JEDDAH: The Tehran regime faced growing international isolation on Thursday as a wave of unrest inside Iran spread across borders.
In Afghanistan, Taliban forces fired shots into the air to disperse a women’s rally in front of the Iranian embassy in Kabul in support of the protests in Iran.
Demonstrators carried banners that read: “Iran has risen, now it’s our turn” and “From Kabul to Iran, say no to dictatorship,” and chanted the “Women, life, freedom” mantra used in Iran. Taliban forces snatched the banners and tore them in front of the protesters.
One of the protest organizers said it was staged “to show our support and solidarity with the people of Iran and the women victims of the Taliban in Afghanistan.”
In Norway, two people were injured and 90 were arrested in clashes at a demonstration in front of the Iranian embassy in Oslo. Several dozen protesters, some draped in the Kurdish flag, tried to break into the embassy compound.
The demonstration came a day after Iran launched missile and drone strikes that killed 13 people in Iraqi Kurdistan.
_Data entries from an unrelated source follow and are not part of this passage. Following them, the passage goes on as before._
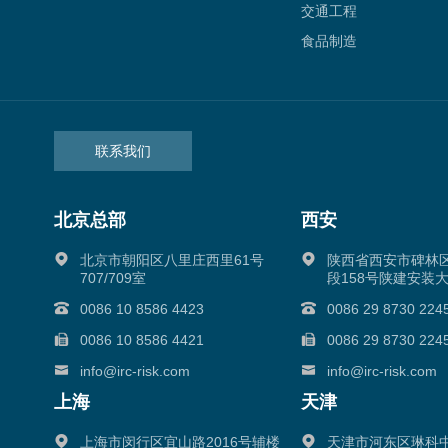
交通工程
食品制造
联系我们
北京总部
西安
北京市朝阳区八里庄西里61号
陕西省西安市碑林
707/709室
段158号陕建安装大
0086 10 8586 4423
0086 29 8730 224
0086 10 8586 4421
0086 29 8730 224
info@irc-risk.com
info@irc-risk.com
上海
天津
上海市闵行区宜山路2016号辅楼
天津市河东区琳科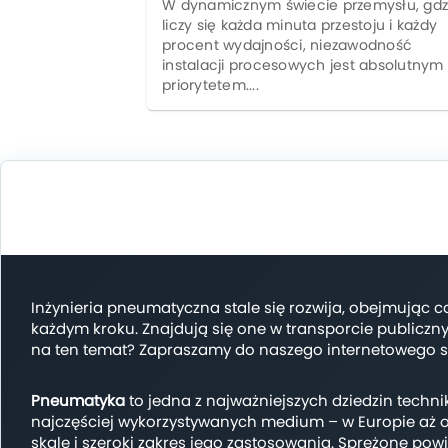
W dynamicznym świecie przemysłu, gdz
liczy się każda minuta przestoju i każdy
procent wydajności, niezawodność
instalacji procesowych jest absolutnym
priorytetem....
Inżynieria pneumatyczna stale się rozwija, obejmując 
każdym kroku. Znajdują się one w transporcie publiczn
na ten temat? Zapraszamy do naszego internetowego 
Pneumatyka
to jedna z najważniejszych dziedzin technik
najczęściej wykorzystywanych medium – w Europie aż ok
skalę i szeroki zakres jego zastosowania. Sprężone powi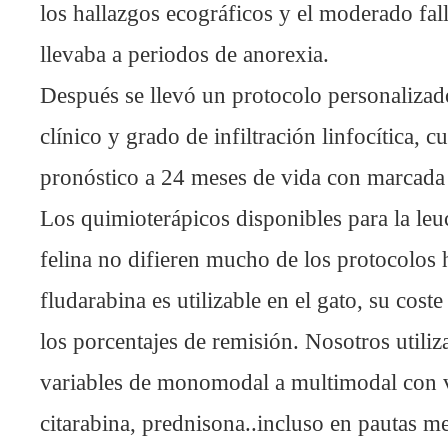
los hallazgos ecográficos y el moderado fal
llevaba a periodos de anorexia.
Después se llevó un protocolo personalizado
clínico y grado de infiltración linfocítica, 
pronóstico a 24 meses de vida con marcada 
Los quimioterápicos disponibles para la leuc
felina no difieren mucho de los protocolos 
fludarabina es utilizable en el gato, su cost
los porcentajes de remisión. Nosotros util
variables de monomodal a multimodal con vi
citarabina, prednisona..incluso en pautas m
Tehran accuses Kurdish dissidents there of fueling two weeks of protests in Iran, which began when 22-year-old Kurdish woman Mahsa Amini died in morality police custody.
Amini had been on a visit to Tehran with her family when she was arrested and accused of wearing her hijab with “insufficient modesty.”
At least 76 people have been killed in Iran’s violent crackdown on the protests, with security forces using tear gas, batons, birdshot and live ammunition.
Germany’s foreign minister on Thursday urged the EU to impose further sanctions on Iran because of its treatment of protesters.
“The Iranian authorities must immediately end their brutal treatment of demonstrators,” Annalena Baerbock told the German parliament.
She said she would do everything within the EU framework to impose sanctions against those responsible for oppressing women in Iran.
France’s Foreign Ministry has said it would back sanctions as a response to “new massive abuses on women’s rights and human rights in Iran.”
EU foreign policy chief Josep Borrell said the bloc would “consider all the options at its disposal ... to address the killing of Mahsa Amini and the way Iranian security forces have responded to the ensuing demonstrations.”
Inside Iran, the regime warned prominent sports and entertainment figures against any further support of the protests. “We will take action against the celebrities who have fanned the flames of the riots,” Tehran provincial governor Mohsen Mansouri said.
Former TV host Mahmoud Shahriari has already been arrested for “encouraging riots and solidarity with the enemy,” and Oscar-winning film director Asghar Farhadi urged people to “stand in solidarity” with the protesters.
“They are looking for simple yet fundamental rights that the state has denied them,” he said.